Il y a un an, elle vivait encore et la maladie qui s’était manifestée depuis quelques mois ne portait pas encore le nom de nénuphar. Pourtant les graines avaient commencé à disséminer leurs poisons, les tentacules déjà s’étendaient à l’assaut de ses organes et le sort de Jo s’en trouvait déjà scellé. Et nous étions tous plein d’espoir de la voir se rétablir, rongés par l’inquiétude aussi mais celle-ci n’avait pas encore gagné son combat contre l’optimisme. Je me refais tout le film en entier et l’angoisse est décuplée car je connais déjà la fin, car je sais l’horreur qui va se manifester.

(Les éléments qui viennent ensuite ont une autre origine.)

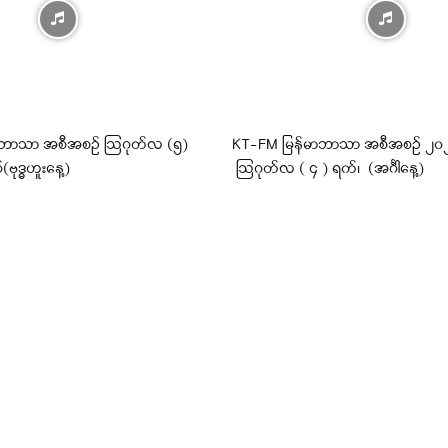
ီဘာသာ အစီအစဉ် ဩဂုတ်လ (၅)
KT-FM မြန်မာဘာသာ အစီအစဉ် ၂၀၂၆ 
(ဗုဒ္ဓဟူးနေ့)
ဩဂုတ်လ ( ၄ ) ရက်၊ (အင်္ဂါနေ့)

Mon comble est d’être un esprit solitaire qui déteste la solitude, qui ne peut la supporter. Rien ne m’est plus néfaste que de laisser mes pensées vagabonder à leur gré. Celles-ci ont le mauvais goût de ne pas contourner ce qui fâche, blesse, brûle et fait tomber en cendre les illusions sous l’oeil implacable de l’objectivité. Mon regard a toujours été monstrueusement impartial et froid et dans la solitude il se braque en un angle incisif, pleins feux sur l’existence et présentation de sa merde au grand jour – j’aimerais ne plus penser à Jo et qu’on vienne au scalpel retiré ces bouts de cervelle où elle s’est retirée.
En boucle, toujours le même refrain – en boucle, encore et encore – en boucle, tout ce qui s’est passé – en boucle, rien que de la chronologie mais que je hais ressasser – en boucle, tout ce qui ne s’est pas passé… C’est à ça surtout que je pense, à ce qui ne s’est pas passé. Mon regard m’interdit les conditionnels, je ne dis pas ce qui aurait du se passer, les regrets sont un poison autant que les espoirs un piège à tuer, mais ce qui n’a pas eu lieu me hante du fait même qu’il n’est pas advenu.
Quand Jo est morte, cela faisait huit mois que j’étais avec Chéri. Au commencement de notre idylle, par respect pour ma mère qui m’aurait tué si je l’avais présentée à quelqu’un alors qu’elle n’était pas au meilleur de sa forme, je ne les ai pas faits se rencontrer malgré la forte probabilité d’une très bonne entente. Ma mère et ses réflexes de diva m’auront empêché de réunir au moins une fois ces deux êtres aimés. Et ce soir, dans la solitude de mon appartement, je me repasse en boucle l’histoire d’un rendez-vous manqué.